Pourquoi avoir noué un par­te­na­riat avec la Maison des femmes de Saint-​Denis, diri­gée par Ghada Hatem ?
C.D. :
On le sait, Ghada Hatem est pion­nière sur de nom­breuses pro­blé­ma­tiques de vio­lences à l’encontre des femmes et, sans sur­prise, est très à l’écoute et proac­tive concer­nant le sujet de la sou­mis­sion chi­mique. Elle vient ain­si de lan­cer une sorte d’unité médico-​légale au sein de l’établissement, qui per­met aux femmes qui soup­çonnent d’avoir été vic­times de sou­mis­sion chi­mique de pou­voir faire les pré­lè­ve­ments néces­saires au dépôt de plainte. Avec la marque Uniforme urbain, nous lan­çons dans le cadre de la cam­pagne #MendorsPas la vente d’un t‑shirt dont les béné­fices seront rever­sés à la Maison des femmes pour finan­cer cette uni­té. A terme, l’enjeu est de s’associer à l’ensemble des Maisons des femmes pré­sentes sur le territoire.
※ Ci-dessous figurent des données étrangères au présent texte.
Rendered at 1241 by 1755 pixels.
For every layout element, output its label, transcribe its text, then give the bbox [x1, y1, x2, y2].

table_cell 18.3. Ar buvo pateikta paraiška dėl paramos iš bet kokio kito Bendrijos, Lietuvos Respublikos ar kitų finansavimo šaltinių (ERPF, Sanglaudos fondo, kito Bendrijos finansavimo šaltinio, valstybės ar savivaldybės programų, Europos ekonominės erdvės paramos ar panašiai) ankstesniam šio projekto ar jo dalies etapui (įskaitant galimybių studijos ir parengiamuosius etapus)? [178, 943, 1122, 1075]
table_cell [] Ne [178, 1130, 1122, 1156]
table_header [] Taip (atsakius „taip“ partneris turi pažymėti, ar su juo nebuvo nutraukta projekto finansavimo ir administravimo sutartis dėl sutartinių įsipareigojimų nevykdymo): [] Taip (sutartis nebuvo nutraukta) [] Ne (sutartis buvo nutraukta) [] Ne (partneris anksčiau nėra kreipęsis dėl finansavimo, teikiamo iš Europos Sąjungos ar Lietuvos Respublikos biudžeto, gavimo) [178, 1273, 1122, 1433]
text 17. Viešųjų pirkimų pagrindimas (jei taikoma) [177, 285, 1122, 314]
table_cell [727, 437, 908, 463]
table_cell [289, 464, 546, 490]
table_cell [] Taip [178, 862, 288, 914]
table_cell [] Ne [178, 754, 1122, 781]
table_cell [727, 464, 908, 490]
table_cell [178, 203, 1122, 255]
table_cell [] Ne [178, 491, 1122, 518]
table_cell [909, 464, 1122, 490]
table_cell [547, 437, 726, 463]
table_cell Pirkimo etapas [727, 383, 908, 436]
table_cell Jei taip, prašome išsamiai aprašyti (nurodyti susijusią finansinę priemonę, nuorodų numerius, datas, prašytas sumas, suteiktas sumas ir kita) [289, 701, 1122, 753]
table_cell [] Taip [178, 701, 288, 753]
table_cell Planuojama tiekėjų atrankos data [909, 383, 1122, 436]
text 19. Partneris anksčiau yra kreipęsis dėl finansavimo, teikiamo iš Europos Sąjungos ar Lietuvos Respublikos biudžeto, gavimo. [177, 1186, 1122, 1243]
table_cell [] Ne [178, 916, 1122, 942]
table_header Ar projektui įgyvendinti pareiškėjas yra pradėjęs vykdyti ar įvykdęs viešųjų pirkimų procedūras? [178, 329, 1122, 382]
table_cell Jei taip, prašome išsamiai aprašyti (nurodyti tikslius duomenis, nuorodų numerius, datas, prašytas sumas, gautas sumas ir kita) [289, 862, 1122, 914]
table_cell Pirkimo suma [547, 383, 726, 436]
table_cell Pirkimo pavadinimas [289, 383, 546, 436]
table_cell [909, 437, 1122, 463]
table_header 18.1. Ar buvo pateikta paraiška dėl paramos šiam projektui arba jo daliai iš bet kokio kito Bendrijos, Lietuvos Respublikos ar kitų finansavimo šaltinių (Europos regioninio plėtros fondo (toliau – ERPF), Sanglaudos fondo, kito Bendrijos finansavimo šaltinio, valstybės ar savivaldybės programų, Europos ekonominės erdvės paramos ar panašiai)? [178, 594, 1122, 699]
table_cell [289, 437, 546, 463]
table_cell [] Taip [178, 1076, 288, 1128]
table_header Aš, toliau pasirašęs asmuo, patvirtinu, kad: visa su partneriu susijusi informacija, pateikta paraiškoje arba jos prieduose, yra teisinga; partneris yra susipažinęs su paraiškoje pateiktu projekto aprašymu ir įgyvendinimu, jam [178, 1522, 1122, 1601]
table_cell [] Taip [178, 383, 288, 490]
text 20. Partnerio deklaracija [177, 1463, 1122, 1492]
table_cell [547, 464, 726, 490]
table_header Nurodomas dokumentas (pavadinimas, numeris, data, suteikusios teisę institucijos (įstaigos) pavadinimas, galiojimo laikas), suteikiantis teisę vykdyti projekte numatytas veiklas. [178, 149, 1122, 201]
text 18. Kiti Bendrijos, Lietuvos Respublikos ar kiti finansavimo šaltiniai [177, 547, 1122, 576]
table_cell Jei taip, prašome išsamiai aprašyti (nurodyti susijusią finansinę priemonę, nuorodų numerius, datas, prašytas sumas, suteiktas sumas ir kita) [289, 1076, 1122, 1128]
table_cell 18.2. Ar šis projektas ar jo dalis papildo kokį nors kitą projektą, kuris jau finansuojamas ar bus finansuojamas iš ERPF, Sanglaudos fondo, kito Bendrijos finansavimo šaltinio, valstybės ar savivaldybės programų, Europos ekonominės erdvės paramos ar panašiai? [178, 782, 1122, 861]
Que faire si on soup­çonne d’avoir été vic­time de sou­mis­sion chi­mique ?
C.D. :
Il n'y a même pas de ques­tion à se poser. Il faut direc­te­ment pas­ser les portes d'un com­mis­sa­riat pour dépo­ser plainte afin d’être diri­gée vers une uni­té médico-​légale pour le vérifier.

Qu'attendez-vous des pou­voirs publics ?
C.D. :
Nous sou­hai­tons que les pou­voirs publics s’emparent du sujet et prennent leur res­pon­sa­bi­li­té, en com­men­çant par lan­cer une cam­pagne de pré­ven­tion et de sen­si­bi­li­sa­tion. A la fois à des­ti­na­tion du public mais aus­si à celle des pro­fes­sion­nels de san­té, qu’il faut for­mer, les pro­fes­sion­nels de san­té. Lorsque ma mère consul­tait pour ses symp­tômes, aucun des méde­cins qu’elle a croi­sé ne s’est dou­té qu’il pou­vait s’agir d’un empoi­son­ne­ment, ils cher­chaient une cause neurologique. 

Comment se porte votre maman aujourd’hui ? 
C.D. :
Ma maman, c'est com­pli­qué, bien sûr. Elle doit com­po­ser avec cin­quante ans de vie pas­sée avec son agres­seur. En paral­lèle, elle est fière du com­bat que je porte et m’encourage. Elle a bien com­pris que pour moi, c'était vital d'en faire quelque chose pour la col­lec­ti­vi­té. J’avais à coeur de dépas­ser le sor­dide fait divers.
Le pro­cès de mon père et des 49 autres indi­vi­dus qui ont pro­fi­té du sys­tème d’asservissement qu’il a créé aura lieu en 2024, j’espère que son issue mar­que­ra le début de la recons­truc­tion pour ma mère.